### WORK ORDER
For the string "Parco", state how many lines of the data hold it. Give nothing besides the number.

Records from a dataset:

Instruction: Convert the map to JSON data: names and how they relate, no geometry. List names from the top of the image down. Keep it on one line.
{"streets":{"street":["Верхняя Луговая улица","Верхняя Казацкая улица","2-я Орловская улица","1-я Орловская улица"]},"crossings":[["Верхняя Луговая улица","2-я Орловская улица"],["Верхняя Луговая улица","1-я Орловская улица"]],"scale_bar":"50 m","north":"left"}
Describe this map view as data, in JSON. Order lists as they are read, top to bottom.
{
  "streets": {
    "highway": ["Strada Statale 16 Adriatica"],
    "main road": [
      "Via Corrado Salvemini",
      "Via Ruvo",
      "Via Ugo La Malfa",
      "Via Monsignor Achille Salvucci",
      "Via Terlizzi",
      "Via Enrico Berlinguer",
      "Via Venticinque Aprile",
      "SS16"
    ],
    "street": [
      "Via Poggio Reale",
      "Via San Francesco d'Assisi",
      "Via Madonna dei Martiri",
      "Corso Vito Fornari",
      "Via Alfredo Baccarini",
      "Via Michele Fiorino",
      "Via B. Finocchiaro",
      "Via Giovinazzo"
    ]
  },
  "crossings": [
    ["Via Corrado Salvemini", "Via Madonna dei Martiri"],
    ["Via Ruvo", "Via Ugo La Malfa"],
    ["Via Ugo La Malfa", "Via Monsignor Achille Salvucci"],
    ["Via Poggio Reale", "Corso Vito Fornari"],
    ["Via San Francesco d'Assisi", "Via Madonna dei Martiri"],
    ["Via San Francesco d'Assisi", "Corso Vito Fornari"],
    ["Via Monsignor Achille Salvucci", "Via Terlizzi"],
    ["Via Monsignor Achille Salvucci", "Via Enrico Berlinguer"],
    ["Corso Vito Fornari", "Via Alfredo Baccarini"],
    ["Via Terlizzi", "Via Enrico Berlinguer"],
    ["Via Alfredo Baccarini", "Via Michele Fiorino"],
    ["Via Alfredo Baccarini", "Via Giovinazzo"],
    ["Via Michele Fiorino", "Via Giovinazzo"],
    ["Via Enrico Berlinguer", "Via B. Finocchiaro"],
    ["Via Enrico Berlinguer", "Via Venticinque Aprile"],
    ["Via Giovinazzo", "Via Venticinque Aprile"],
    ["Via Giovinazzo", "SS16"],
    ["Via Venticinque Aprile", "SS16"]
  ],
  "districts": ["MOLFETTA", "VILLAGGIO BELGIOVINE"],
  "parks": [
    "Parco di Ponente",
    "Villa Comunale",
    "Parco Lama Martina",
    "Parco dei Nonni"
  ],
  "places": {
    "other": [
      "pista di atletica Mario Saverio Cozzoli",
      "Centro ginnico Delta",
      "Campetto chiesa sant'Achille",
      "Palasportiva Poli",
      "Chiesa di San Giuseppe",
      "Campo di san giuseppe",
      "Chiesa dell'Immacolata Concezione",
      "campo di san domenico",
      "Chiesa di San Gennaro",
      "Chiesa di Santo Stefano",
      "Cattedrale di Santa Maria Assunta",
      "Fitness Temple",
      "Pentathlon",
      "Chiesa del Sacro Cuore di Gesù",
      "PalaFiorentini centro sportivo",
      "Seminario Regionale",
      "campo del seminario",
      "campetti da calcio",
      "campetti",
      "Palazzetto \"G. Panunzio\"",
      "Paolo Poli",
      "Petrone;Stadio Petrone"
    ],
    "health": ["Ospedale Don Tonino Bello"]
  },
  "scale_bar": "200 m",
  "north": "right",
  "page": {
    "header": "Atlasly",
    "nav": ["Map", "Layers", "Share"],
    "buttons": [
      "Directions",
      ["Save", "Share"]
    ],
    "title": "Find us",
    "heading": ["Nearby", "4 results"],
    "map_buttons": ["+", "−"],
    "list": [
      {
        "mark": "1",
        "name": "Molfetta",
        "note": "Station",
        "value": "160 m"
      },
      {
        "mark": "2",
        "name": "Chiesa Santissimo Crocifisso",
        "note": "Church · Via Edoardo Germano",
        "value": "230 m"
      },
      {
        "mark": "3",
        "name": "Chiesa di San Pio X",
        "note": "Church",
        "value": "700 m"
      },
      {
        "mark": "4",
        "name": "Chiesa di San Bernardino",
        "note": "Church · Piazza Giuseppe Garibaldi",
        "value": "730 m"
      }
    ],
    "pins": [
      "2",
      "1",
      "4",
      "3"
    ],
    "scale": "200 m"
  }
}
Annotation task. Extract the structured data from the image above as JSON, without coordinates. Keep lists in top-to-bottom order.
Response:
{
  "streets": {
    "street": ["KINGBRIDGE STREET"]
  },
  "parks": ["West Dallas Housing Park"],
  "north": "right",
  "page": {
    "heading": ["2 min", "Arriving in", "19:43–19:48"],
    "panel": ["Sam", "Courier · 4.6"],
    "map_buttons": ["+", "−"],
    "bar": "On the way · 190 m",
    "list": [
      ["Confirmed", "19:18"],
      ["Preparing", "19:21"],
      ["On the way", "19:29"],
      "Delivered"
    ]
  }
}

### YOUR SOLUTION
3